» **ТЕКСТ**:
******

В третьей и последней части происходят все те ужасы, что обещали нам в тизере-прологе: синие пятки покойников в таежных сугробах, дохлая лошадь и баночка чернил (я не преувеличиваю) на обед. Но хватит спойлеров! Наконец, вопреки русскому черту-начальнику калмыки выжили и переехали на спецпоселение в Казахстан, где зажили дружной общиной с ссыльными же немцами и чеченцами в компании «сознательных и дисциплинированных» японских военнопленных во враждебном окружении казахов, пьяных милиционеров и гебистов. А по смерти известно кого вернулись на родное пепелище.
На последних страницах романа внук Баатра (носитель национального эпоса, джангарчи) Иосиф-Александр (комсомолец) отказывает аккуратному «Иван Иванычу» под портретом Хрущева в сотрудничестве: «Дед завещал не мстить». Эффектный гуманистический финал. Но можно ли мстить чуждой, внешней, неодолимой силе?
Автор «Улан Далая» внимательно и творчески поработала с источниками и написала роман с направлением о выживании трех поколений в невыносимых обстоятельствах отечественной истории. Но есть ли в книге что-то еще, кроме пассивного выживания? Ведь по Илишкиной это все стихия: и Белый Царь, и красный генсек, и начальник спецпоселения, и все эти кровавые русские дела. А калмыки сами по себе, выживают в этом улан-далае/красном-океане, и у них есть эпос Джангр. Но не Джангр и не буддизм, как мог бы поначалу подумать доверчивый читатель, держат блочную постройку романа на плаву.
Власть отвратительна: эта максима стоит за романом «Улан далай». Прямым текстом ее произносит в конце романа патриарх Баатр: «Чем дальше от власти, тем лучше для кармы… Власть — она всегда против людей, в какие бы одежды ни рядилась». — И все бы было гуманистично и хорошо, если бы не странный перекос: звериный свой оскал в романе Илишкиной показывает исключительно Советская власть и ее проводники: русские и примкнувшие к ним хохлы (а особо гнусные из них отмечены татуировкой — синее солнце на тыльной стороне ладони; я не смог понять, что автор имел в виду). В хронологическом порядке уделив много внимания зверствам становления власти большевиков, Большому Террору и депортации, Илишкина полностью пропускает период фашистской оккупации Калмыкии, после которого и было, собственно, принято решение о тотальной высылке калмыков в Сибирь. Довольно странно для большого романа, который претендует на статус «исторического», опустить причины (окей, пускай даже «повод») депортации целого народа. Можно было бы предположить, что такова авторская позиция — показать безличные «жернова истории», в которых перемалываются живые люди. Но нет. Во первых, оккупанты дважды упоминаются в весьма травоядных ситуациях: фашисты понарошку расстреливают мальчишку, написавшего на заборе «Гитлер капут», а другому ребенку дарят шоколадку. Это несравнимо с зверствами русских, которые походя убивают всех, в том числе мать Чагдара и собаку (в этосе калмыков, как его дает нам Илишкина, это примерно равные злодеяния). А во вторых…
Партизан чилaд уга, пролетар даргдад уга3
Советская власть придумала колхозы, посадила кочевников-калмыков на землю, сожгла хурулы. В 1920 красные порубили в Новороссийске отступавший с Донской армией калмыцкий обоз, об этом есть эпизод в романе Илишкиной. За двадцать лет такое не забывается. И вот в 1942 году до двадцати тысяч калмыков вступают в ряды Вермахта. 20 000 — много это или мало? По переписи 1939 года калмыков в СССР насчитывалось 135 тысяч человек (что на треть меньше, чем по переписи 1897 года); отнимите от этого числа стариков, женщин и детей… Можно грубо прикинуть, что двадцать тысяч — это примерно половина боеспособного населения.

******

» **ВЫДЕРЖКА ИЗ ДАННЫХ**:
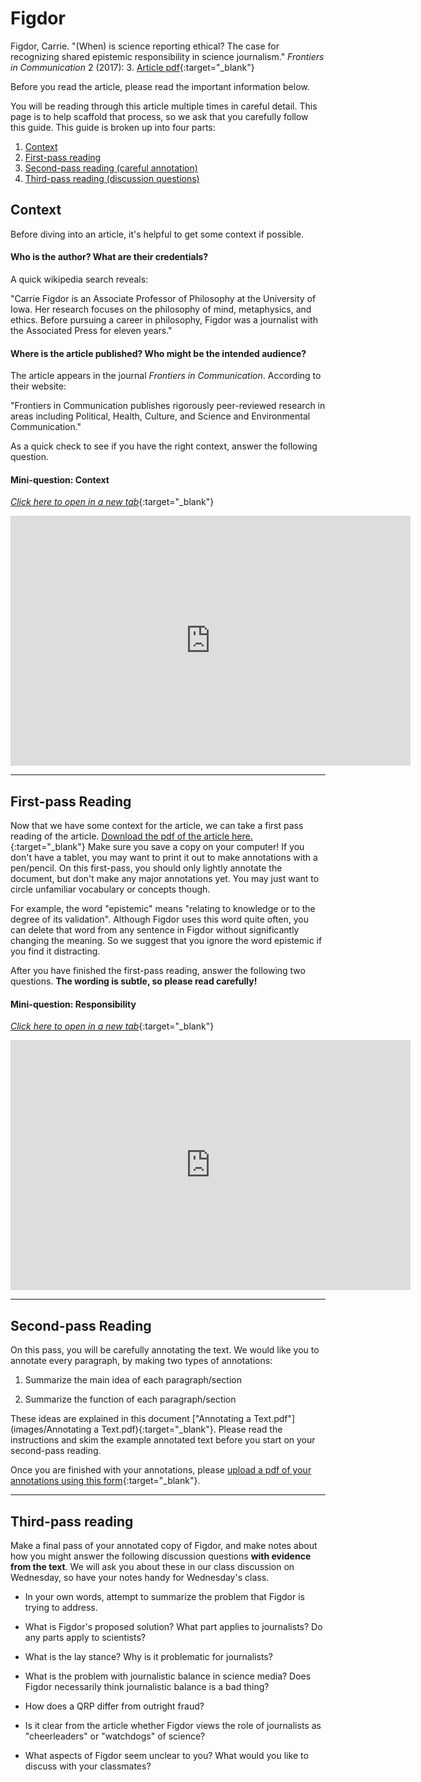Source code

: # Figdor

Figdor, Carrie. "(When) is science reporting ethical? The case for recognizing shared epistemic responsibility in science journalism." *Frontiers in Communication* 2 (2017): 3. [Article pdf](https://drive.google.com/file/d/1HeVt66YVg_lz3ZbBETEUYBvFlm_-VuI1/view?usp=sharing){:target="_blank"}

Before you read the article, please read the important information below.

You will be reading through this article multiple times in careful detail. This page is to help scaffold that process, so we ask that you carefully follow this guide. This guide is broken up into four parts:

1. [Context](#context)
2. [First-pass reading](#first-pass-reading)
3. [Second-pass reading (careful annotation)](#second-pass-reading)
4. [Third-pass reading (discussion questions)](#third-pass-reading)

## Context 

Before diving into an article, it's helpful to get some context if possible. 

#### Who is the author? What are their credentials?

A quick wikipedia search reveals:

"Carrie Figdor is an Associate Professor of Philosophy at the University of Iowa. Her research focuses on the philosophy of mind, metaphysics, and ethics. Before pursuing a career in philosophy, Figdor was a journalist with the Associated Press for eleven years."

#### Where is the article published? Who might be the intended audience? 

The article appears in the journal *Frontiers in Communication*. According to their website:

"Frontiers in Communication publishes rigorously peer-reviewed research in areas including Political, Health, Culture, and Science and Environmental Communication."


As a quick check to see if you have the right context, answer the following question.

#### Mini-question: Context
[*Click here to open in a new tab*](https://forms.gle/vEYetY7Y9yn6FKMs5){:target="_blank"}
<iframe src="https://docs.google.com/forms/d/e/1FAIpQLSeCPls3najDxvk-w7F0ADpwYddhw9Q7ZXhoBGP2wz6DGi1V2w/viewform?embedded=true" width="640" height="400" frameborder="0" marginheight="0" marginwidth="0">Loading…
</iframe>

------------------------------------

## First-pass Reading

Now that we have some context for the article, we can take a first pass reading of the article. [Download the pdf of the article here.](https://drive.google.com/file/d/1HeVt66YVg_lz3ZbBETEUYBvFlm_-VuI1/view?usp=sharing){:target="_blank"} Make sure you save a copy on your computer! If you don't have a tablet, you may want to print it out to make annotations with a pen/pencil. On this first-pass, you should only lightly annotate the document, but don't make any major annotations yet. You may just want to circle unfamiliar vocabulary or concepts though.

For example, the word "epistemic" means "relating to knowledge or to the degree of its validation". Although Figdor uses this word quite often, you can delete that word from any sentence in Figdor without significantly changing the meaning. So we suggest that you ignore the word epistemic if you find it distracting.

After you have finished the first-pass reading, answer the following two questions. **The wording is subtle, so please read carefully!**

#### Mini-question: Responsibility
[*Click here to open in a new tab*](https://forms.gle/Tt3LjFTpqiyvfVVz9){:target="_blank"}
<iframe src="https://docs.google.com/forms/d/e/1FAIpQLSdHXtswoXKv8ytzS0wqUJIjfYonPLWbnAgB-DKeDiH05GMx7Q/viewform?embedded=true" width="640" height="400" frameborder="0" marginheight="0" marginwidth="0">Loading…
</iframe>

-----------------------------------------

## Second-pass Reading

On this pass, you will be carefully annotating the text. We would like you to annotate every paragraph, by making two types of annotations: 

1. Summarize the main idea of each paragraph/section

2. Summarize the function of each paragraph/section

These ideas are explained in this document ["Annotating a Text.pdf"](images/Annotating a Text.pdf){:target="_blank"}. Please read the instructions and skim the example annotated text before you start on your second-pass reading. 

Once you are finished with your annotations, please [upload a pdf of your annotations using this form](https://forms.gle/qf1raXCP4kw9Wst5A){:target="_blank"}.


-----------------------------------------

## Third-pass reading

Make a final pass of your annotated copy of Figdor, and make notes about how you might answer the following discussion questions **with evidence from the text**. We will ask you about these in our class discussion on Wednesday, so have your notes handy for Wednesday's class.

+ In your own words, attempt to summarize the problem that Figdor is trying to address.

+ What is Figdor's proposed solution? What part applies to journalists? Do any parts apply to scientists?

+ What is the lay stance? Why is it problematic for journalists?

+ What is the problem with journalistic balance in science media? Does Figdor necessarily think journalistic balance is a bad thing?

+ How does a QRP differ from outright fraud?

+ Is it clear from the article whether Figdor views the role of journalists as "cheerleaders" or "watchdogs" of science?

+ What aspects of Figdor seem unclear to you? What would you like to discuss with your classmates?
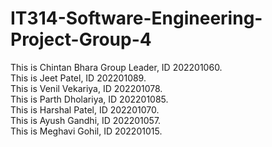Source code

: # IT314-Software-Engineering-Project-Group-4

This is Chintan Bhara Group Leader, ID 202201060.<br/>
This is Jeet Patel, ID 202201089.<br/>
This is Venil Vekariya, ID 202201078.<br/>
This is Parth Dholariya, ID 202201085.<br/>
This is Harshal Patel, ID 202201070. <br/>
This is Ayush Gandhi, ID 202201057. <br/>
This is Meghavi Gohil, ID 202201015. <br/>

******

» **ЗАДАНИЕ**:
Продолжите текст о романе «Улан Далай», начав сразу после его последнего предложения.

» **МЕСТО ДЛЯ ОТВЕТА**:
Калмыцкий легион штурмовал Сталинград. Калмыцкий кавалерийский корпус прославился жестокостью в борьбе с партизанами в Галиции и в Польше в 1945. Всего на стороне фашистов воевало более 10 национальных соединений калмыков. Вот она, настоящая трагедия небольшого народа: потерять десятки тысяч людей в революционном бардаке, снова разделиться в большой европейской войне, как результат пережить депортацию в Сибирь и спустя 13 лет вернуться на пепелище, которое (далее цитата) «После нашей депортации всё заселили украинские беженцы. Говорят, они боятся: мол, вернутся калмыки и их порежут».
Этой большой национальной трагедии нет ни следа в «историческом» романе Илишкиной. Все катастрофы семьи Чолункиных происходят в какой-то слепошарой фаталистской вселенной по чуждой и неодолимой воле иногороднего начальства. И сама депортация калмыков случается у нее на манер необъяснимой стихии: посадили в поезд да куда-то повезли на мороз. Я допускаю, что из коллективной памяти калмыков история коллаборационизма вытравлена; ничего удивительного в этом нет, а иллюстрацией может послужить стишок, написанный одним школьником из поселка Тугтун в Калмыкии на годовщину депортации два года назад (взято из открытых источников):
В обидный попав переплёт,
Совсем безобидный народ,
Оставив жильё и весь скот,
Был сослан в Сибирь, в Новый год.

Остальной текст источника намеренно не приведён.